Movies are expensive to make and market; and studios, at the end of the day, are in a financially high-risk position. For every blockbuster a studio puts out, there are plenty of films that don’t make their production budget back, let alone their marketing one.
As a result, faith-based film-making has become a genre in its own right. And it is rarely a good thing for a genre to become so broad that it is all encompassing. For instance, Russian cinema is seen as a genre and, while there may be commonalities in Russian movies, this can become an excuse not to bother with little things like competent storytelling.
A similar situation exists with online publishing, where micro-targeting means a writer needs only to fulfil the requirements of a tiny subset of readers because, as long as they pay, nothing else matters.
The past artistic and commercial success of religious stories was because they were not siloed off in their own little box but were part of the cinematic mainstream and so they had the same expectations as anything else.
Two main approaches were adopted to get over the alienation an audience can feel when con-fronted with stories geared around religious protagonists and Gospel narratives that were well known. The first approach was to have peripheral characters as the narrator, allowing the audience to connect with them rather than with the saint. The other was to reset the story in a more contemporary time or tone. This is part of why much medieval and renaissance religious art is in contemporary dress.
Both approaches allow people more easily to see themselves in the story as it occurs. Orson Welles even planned a version of the Gospel narrative, using only text from the Gospels but set in a Wild West sort of environment, as a deliberate attempt to get people to think about the stories they would hear every week.

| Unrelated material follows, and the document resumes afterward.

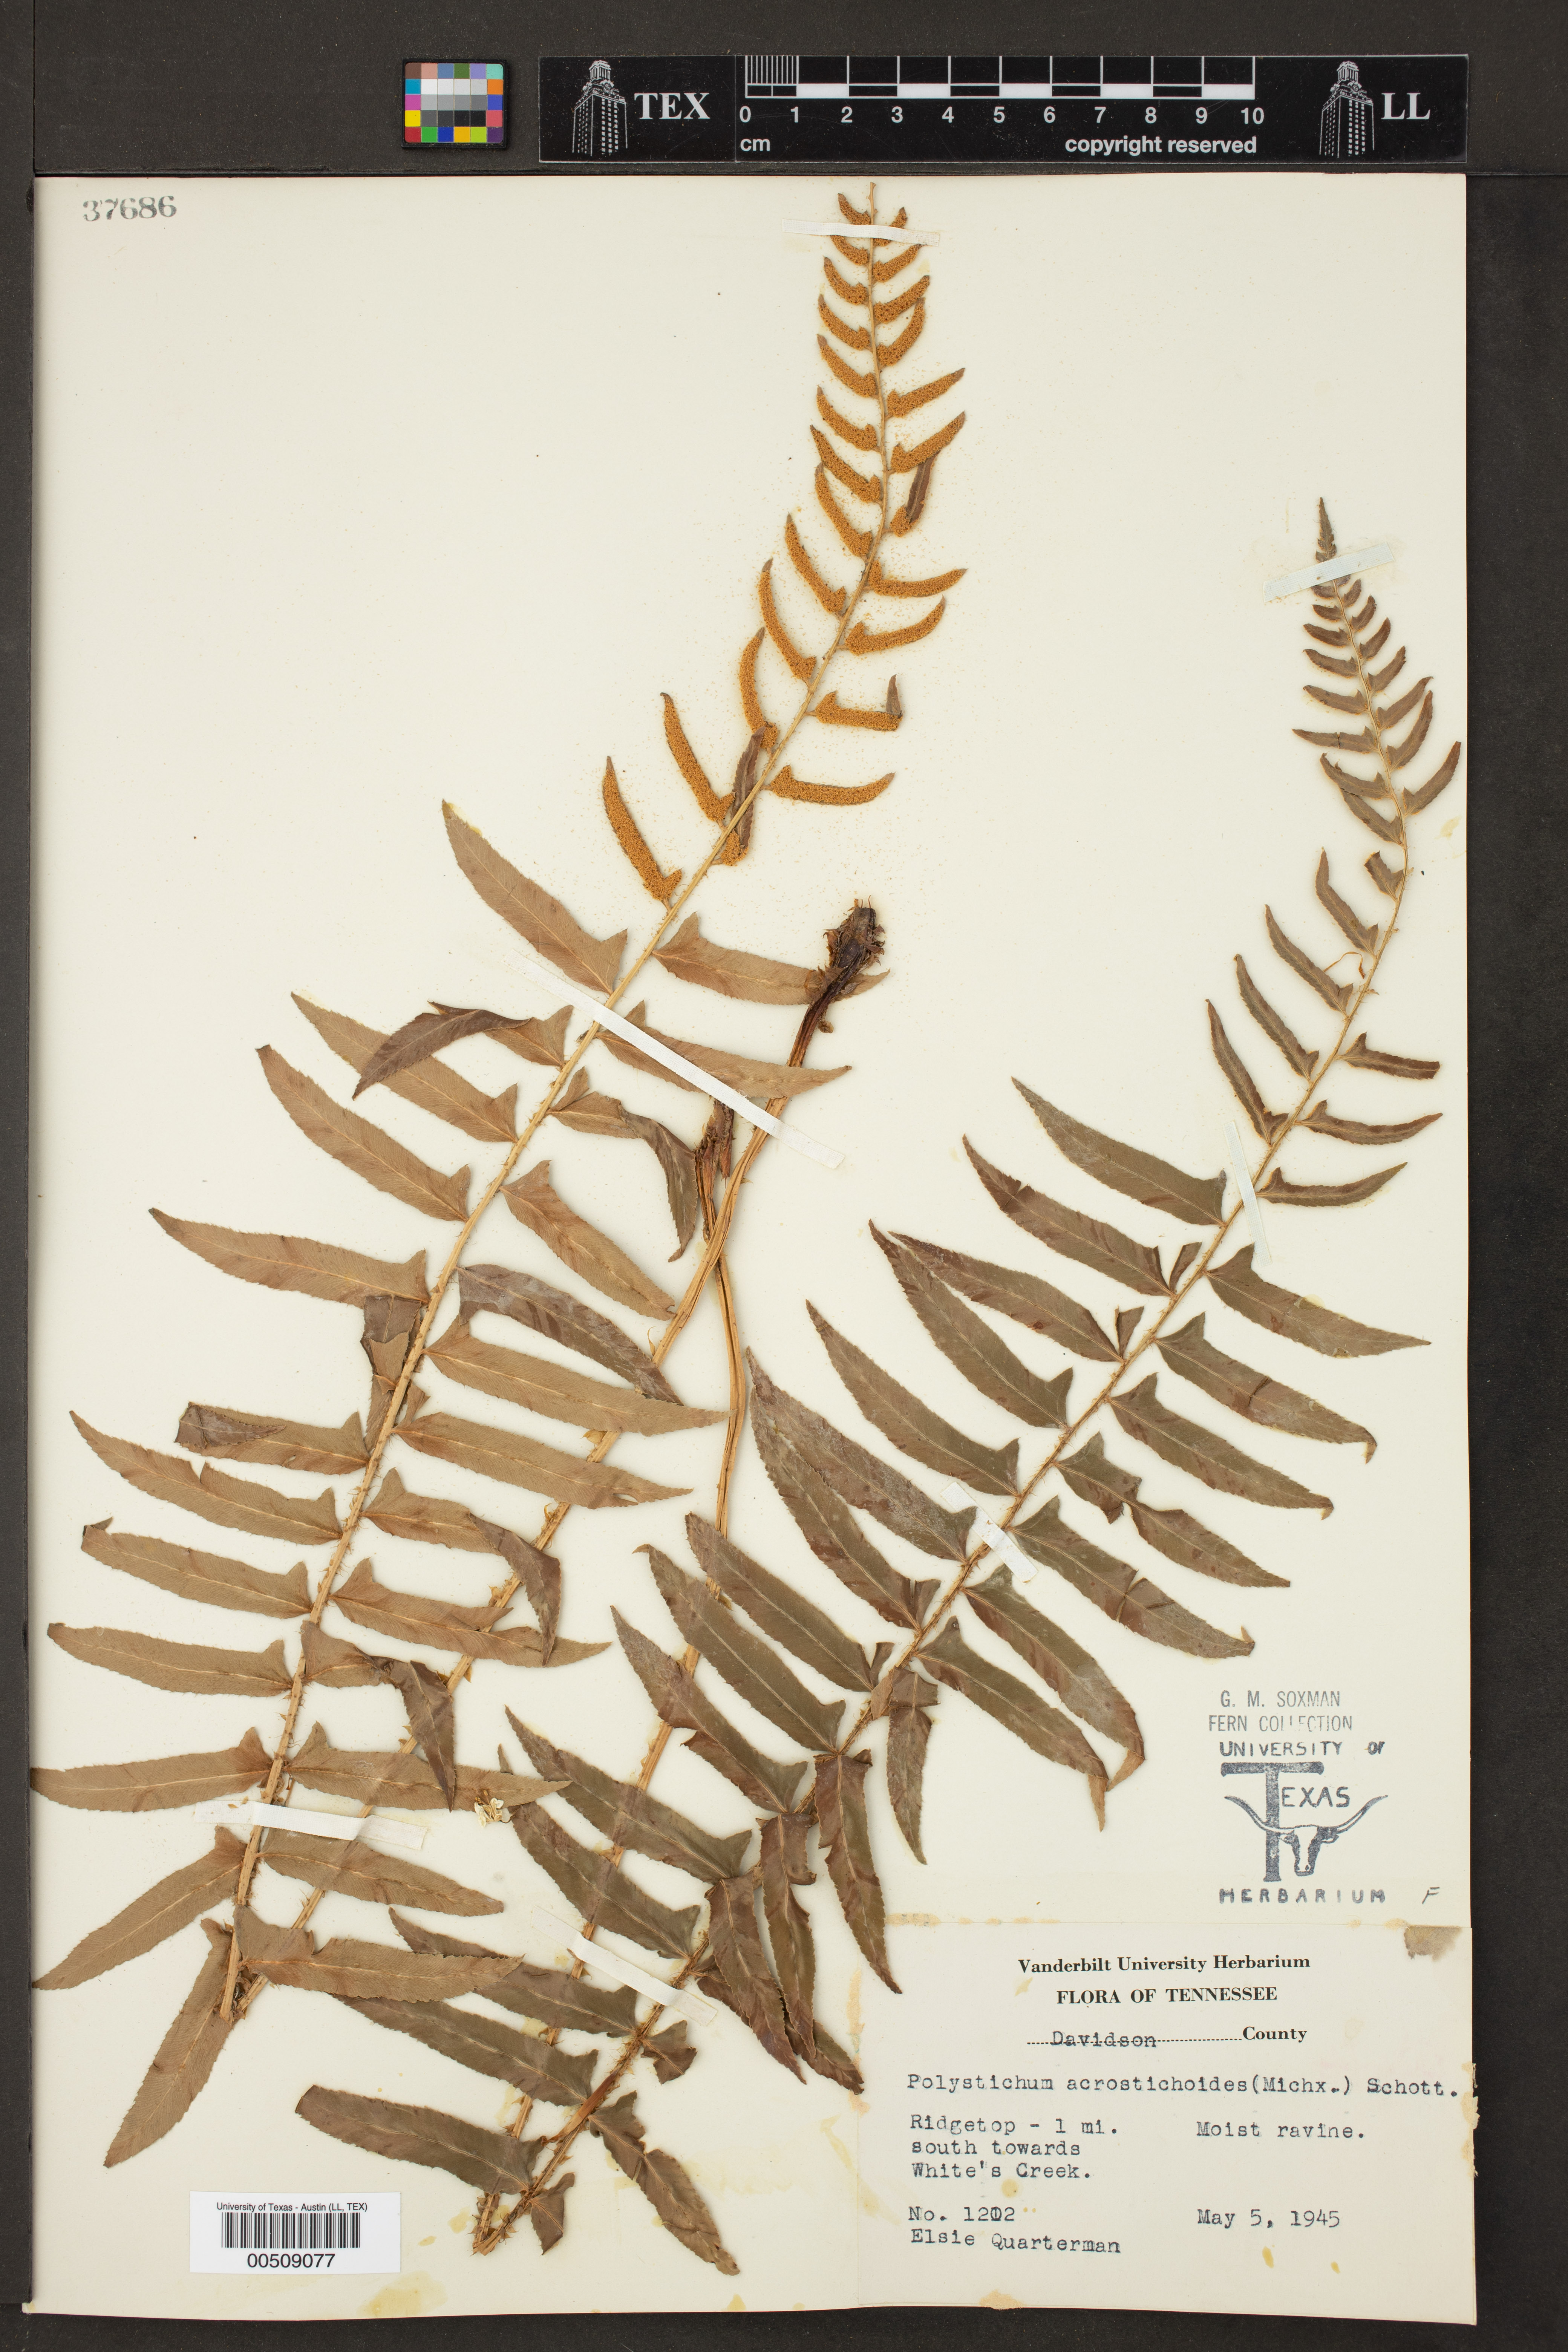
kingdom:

Streaming series The Chosen takes a similar tack. It dramatises the life of Jesus (Jonathan Roumie, pictured) by focusing on Jesus’ followers and how and why they are chosen.

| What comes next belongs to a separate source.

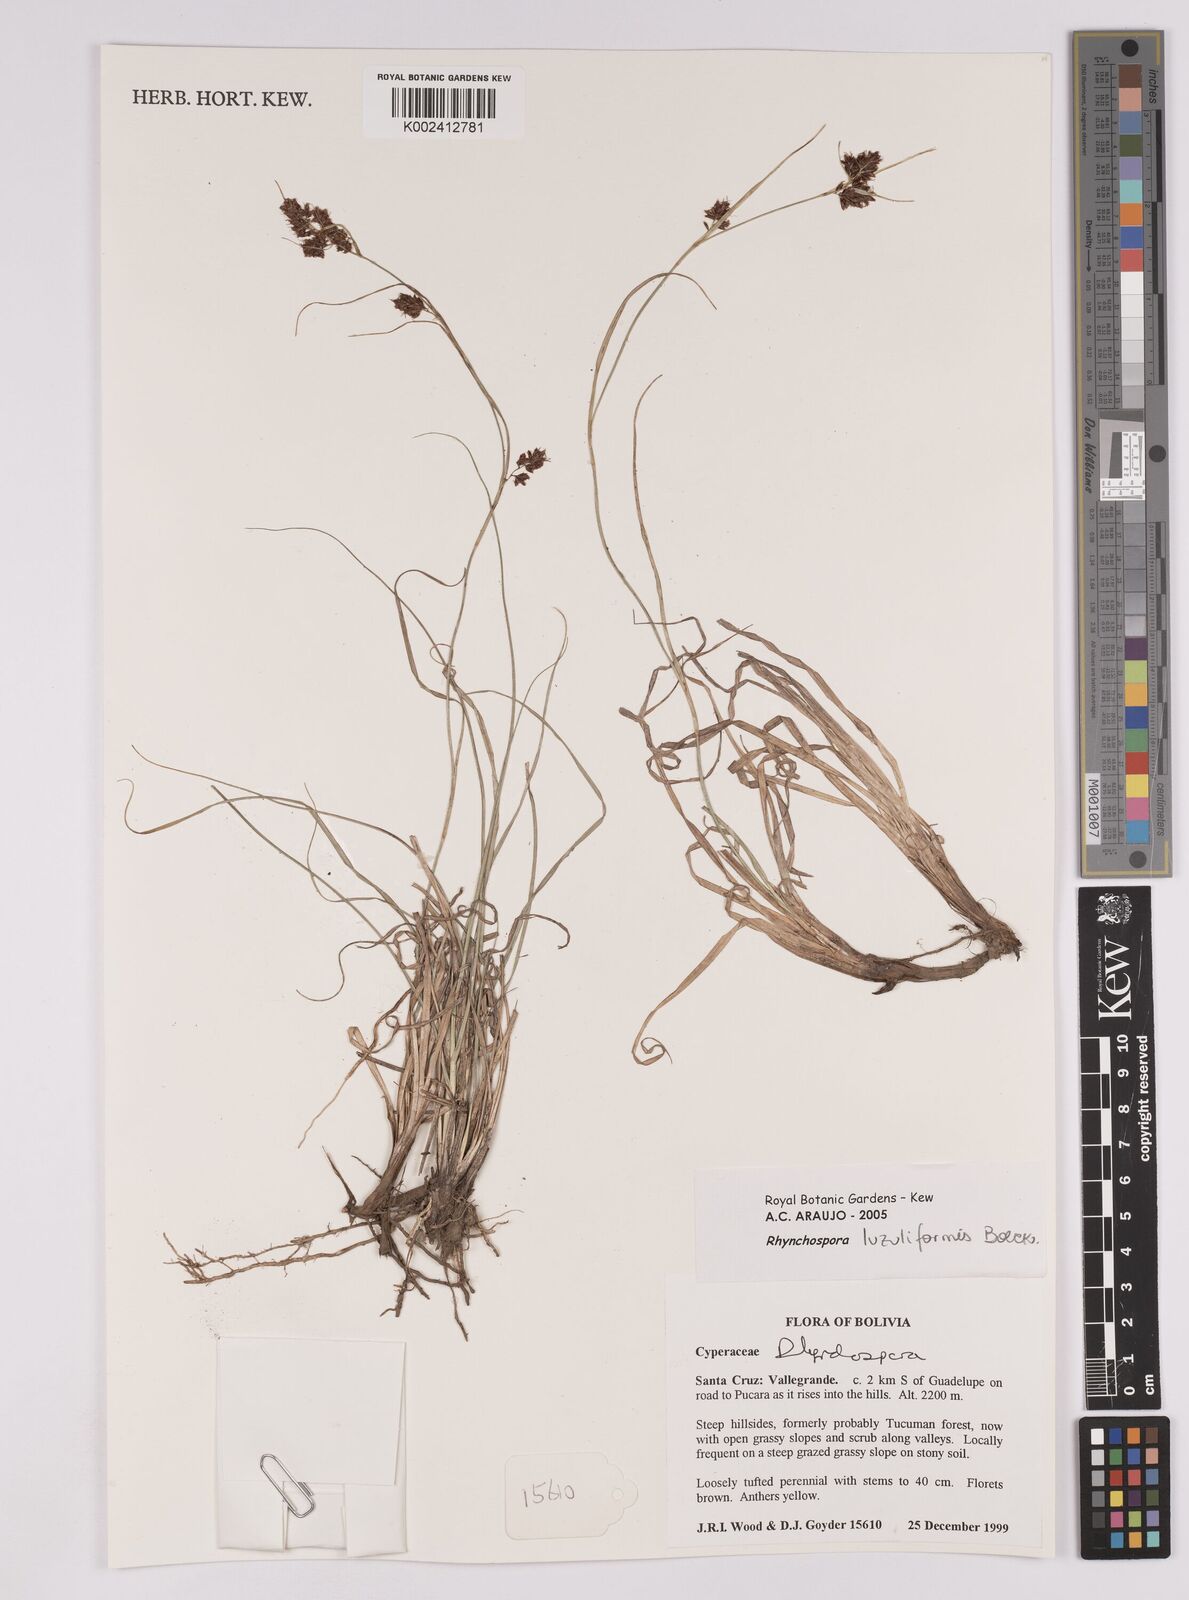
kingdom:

Central to the series are the investigations of respected Pharisee Nicodemus (Erick Avari) after he discovers a true miracle – a woman possessed so strongly by demons that his efforts to help her fail, and yet a few days later she is seen happy and well, and going by her true name again: Mary (Elizabeth Tabish) of Magadala.
The characters are arguably modern and, while there are efforts to ensure historical and biblical accuracy, there is a distinct impression the aim is connection over historicity.

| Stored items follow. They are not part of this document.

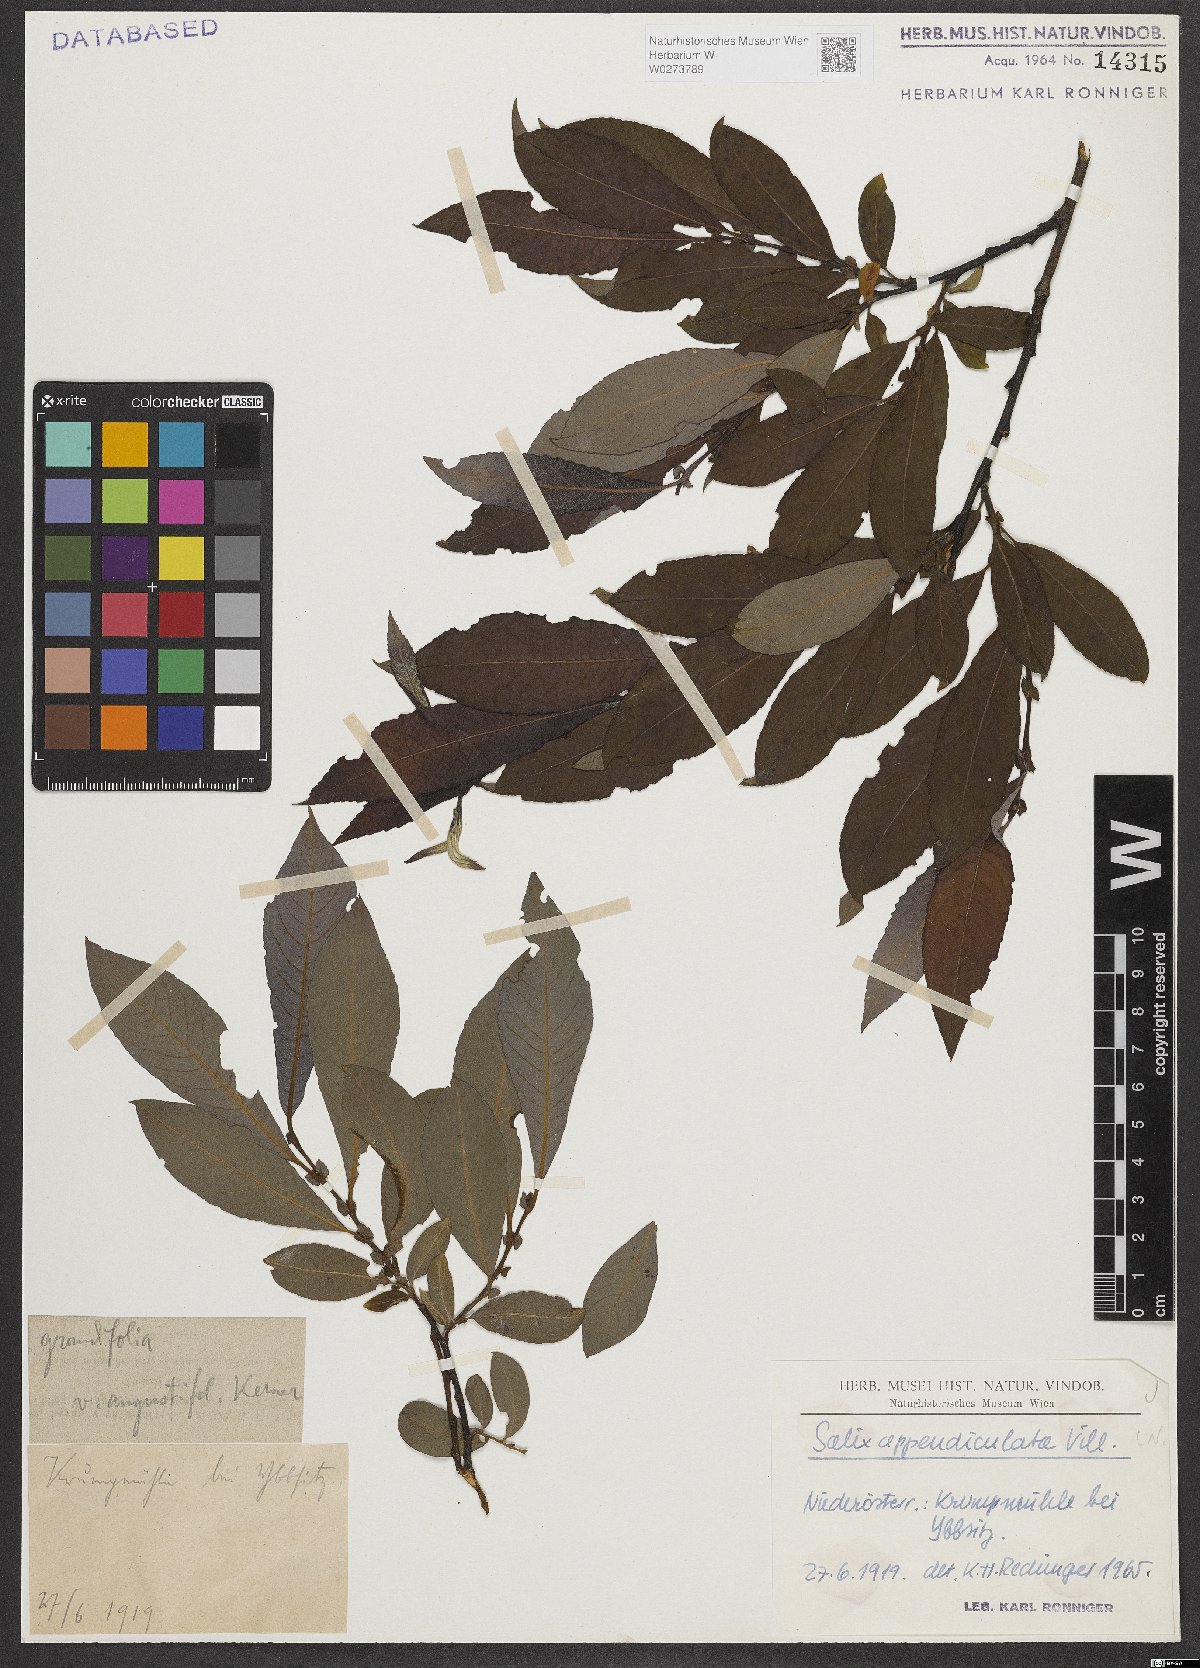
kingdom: Plantae
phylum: Tracheophyta
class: Magnoliopsida
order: Malpighiales
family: Salicaceae
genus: Salix
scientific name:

Creator Dallas Jenkins has even found a creative way to fund the project. The Chosen is the most successful crowdfunded film in history and, rather than having viewers pay for the series directly, they can choose to pay for others to watch it, and to invest in future episodes. This model frees the creatives from external studio control while also ensuring production costs are covered.
Simply by fleshing out the biblical narratives competently and focusing on the human element Jenkins has managed to make something relatable and engaging. It will be interesting to see how it develops over time.
Symeon J. Thompson is a member of the Film Critics’ Circle of Australia (FCCA).